Vaccarello’s collection was logo all the way: the show opened with an ‘Anthony Vaccarello spring/summer 2015’ t-shirt styled under one of the designer’s typical asymmetrical leather skirt suits. This was followed throughout by maxi-close-ups of those same words on dresses and tops; mainly the A, which will surely be a hit with anyone carrying that initial. How’s about a two-tone, asymmetrical, studded halter neck ‘A’ mini dress, Ms Wintour?
The blown up letter motifs couldn’t help but remind some of us of the blown-up Greco print Vaccarello’s new boss at Versus showed in her mainline collection last Friday in Milan, but great minds – as they say – think alike. Perhaps Vaccarello felt like he had to be more visual in his branding, in a collection that actually seemed to add a new dimension of garments (or rather, a lot more of them) to the designer’s scantily clad universe. An oversized nautical striped blazer, for instance – a women’s weekly would dub it a ‘boyfriend blazer’, no doubt – was a welcome breath of something slightly more mannish on the Vaccarello runway, which didn’t make things any less sexy.

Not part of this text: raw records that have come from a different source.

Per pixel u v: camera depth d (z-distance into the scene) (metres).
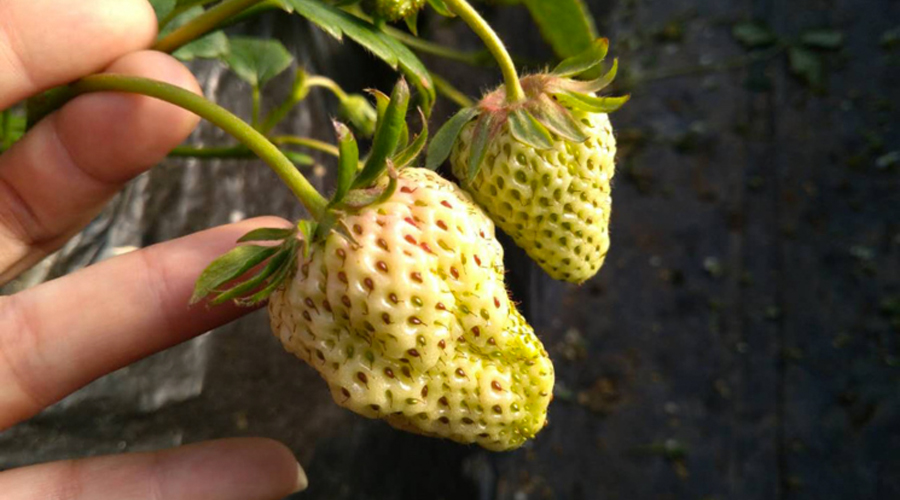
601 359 0.41
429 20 0.29
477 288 0.11
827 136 0.47
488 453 0.31
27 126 0.14
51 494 0.14
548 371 0.12
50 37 0.12
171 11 0.14
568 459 0.39
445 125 0.13
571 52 0.17
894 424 0.39
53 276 0.19
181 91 0.12
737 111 0.48
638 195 0.46
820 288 0.43
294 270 0.11
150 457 0.14
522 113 0.13
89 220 0.15
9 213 0.14
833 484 0.38
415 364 0.11
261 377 0.22
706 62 0.49
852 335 0.41
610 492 0.38
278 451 0.14
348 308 0.11
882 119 0.47
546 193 0.13
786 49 0.49
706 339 0.42
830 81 0.48
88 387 0.19
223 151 0.17
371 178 0.11
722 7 0.51
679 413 0.40
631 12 0.51
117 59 0.13
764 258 0.44
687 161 0.47
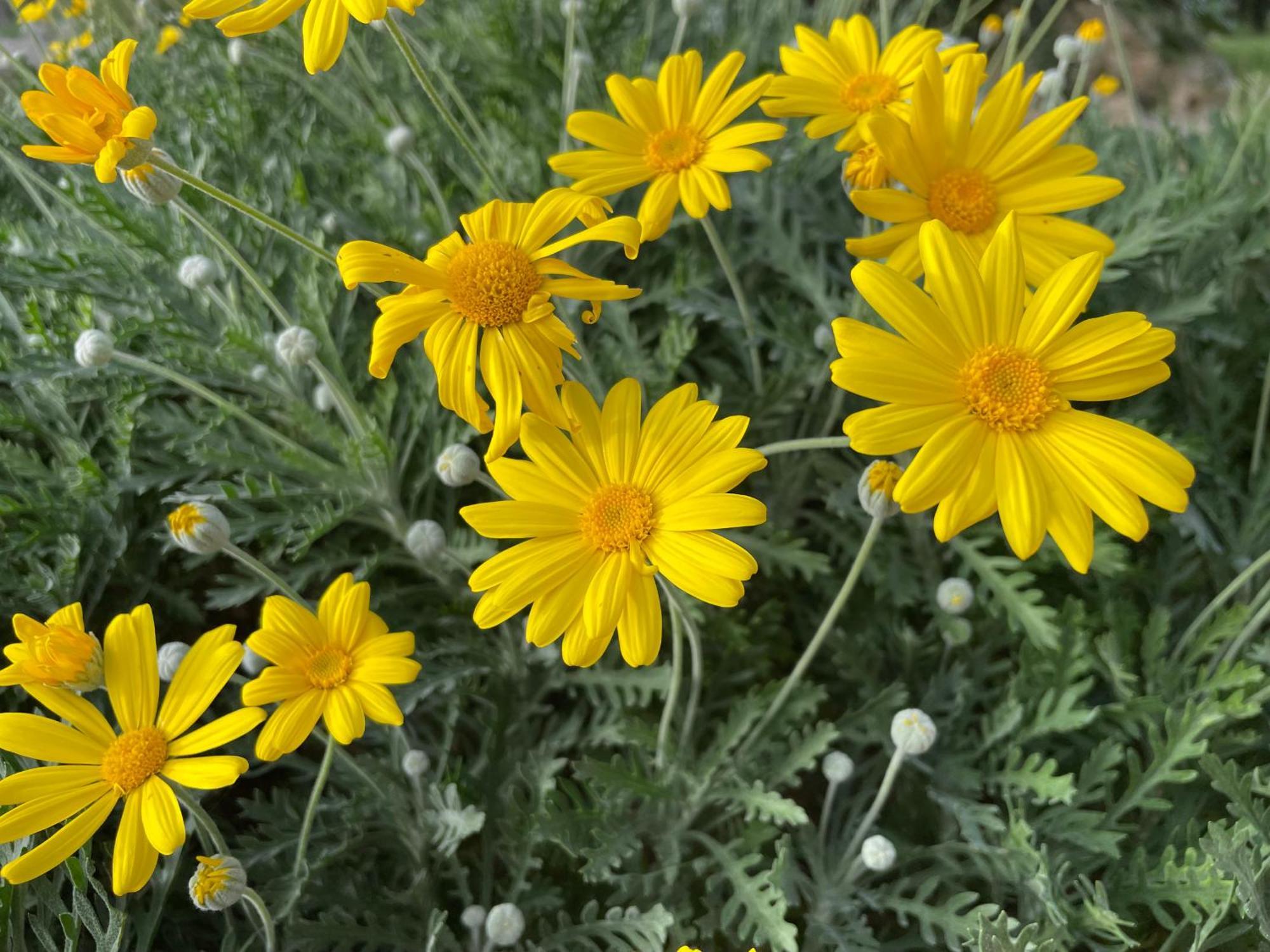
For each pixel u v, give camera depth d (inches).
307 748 11.3
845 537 11.7
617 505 7.1
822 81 9.4
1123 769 10.9
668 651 11.1
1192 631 10.5
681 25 11.5
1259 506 11.5
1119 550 10.5
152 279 11.5
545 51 14.6
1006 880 10.0
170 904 10.2
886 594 11.7
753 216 12.6
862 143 9.1
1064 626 10.4
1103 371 6.8
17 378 10.3
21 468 11.2
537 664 11.6
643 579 7.0
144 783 7.2
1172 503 6.5
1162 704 10.1
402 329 7.3
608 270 13.3
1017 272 6.8
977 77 8.3
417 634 11.4
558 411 7.3
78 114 7.3
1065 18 23.6
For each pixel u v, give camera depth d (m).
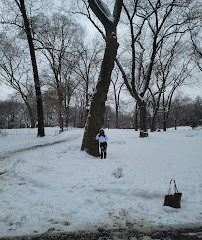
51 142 17.02
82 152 9.39
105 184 5.48
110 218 3.91
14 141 17.59
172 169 7.44
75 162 7.34
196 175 6.68
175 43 23.36
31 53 19.88
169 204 4.35
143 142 15.59
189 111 61.47
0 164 8.55
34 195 4.87
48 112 59.12
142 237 3.33
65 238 3.25
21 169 6.67
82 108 52.03
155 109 30.75
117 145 14.03
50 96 29.41
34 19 20.14
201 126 36.00
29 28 19.30
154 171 7.15
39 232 3.37
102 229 3.53
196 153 10.59
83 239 3.24
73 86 37.00
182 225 3.69
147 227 3.63
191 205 4.49
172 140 16.67
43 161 7.61
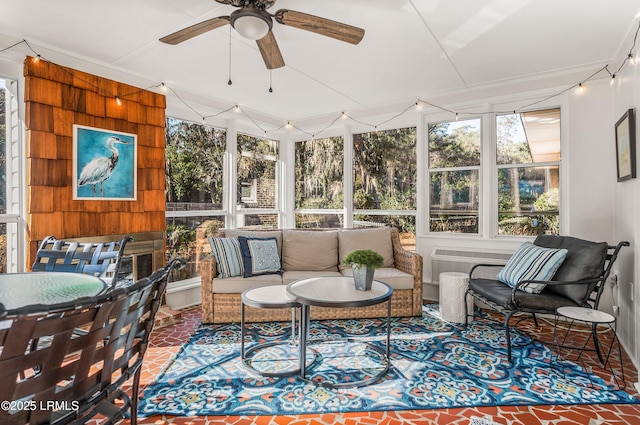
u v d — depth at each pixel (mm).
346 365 2473
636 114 2473
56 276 1704
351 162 4891
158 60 3043
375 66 3203
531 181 3686
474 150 3992
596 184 3256
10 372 723
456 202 4109
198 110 4102
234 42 2709
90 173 3006
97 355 922
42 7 2217
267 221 5246
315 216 5289
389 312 2561
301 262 3887
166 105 3711
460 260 3936
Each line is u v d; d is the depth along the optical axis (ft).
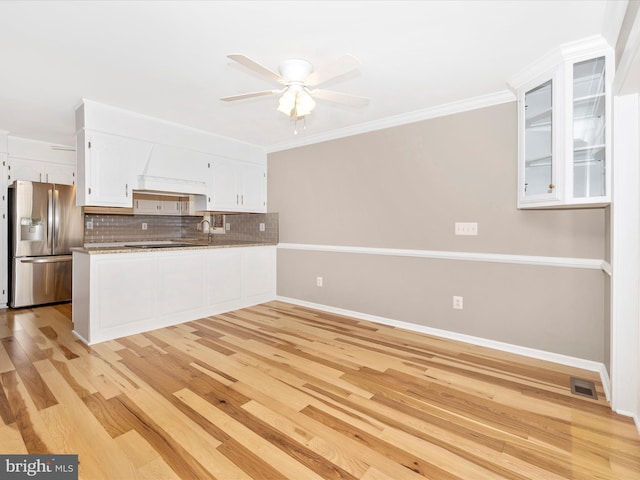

“Can’t do it without you,” Caribou sang on the Tale Of Us and Mano Le Tough remix of his song on the soundtrack as models walked through the Cité de la Mode et du Design with the Seine as their backdrop. And after the year Vaccarello has had, you could dedicate the words to anything or anyone from those mini-dresses that have catapulted him into fame, to Donatella Versace, to his ever-growing, trusty fan base, who’ll soon be parading their A around town.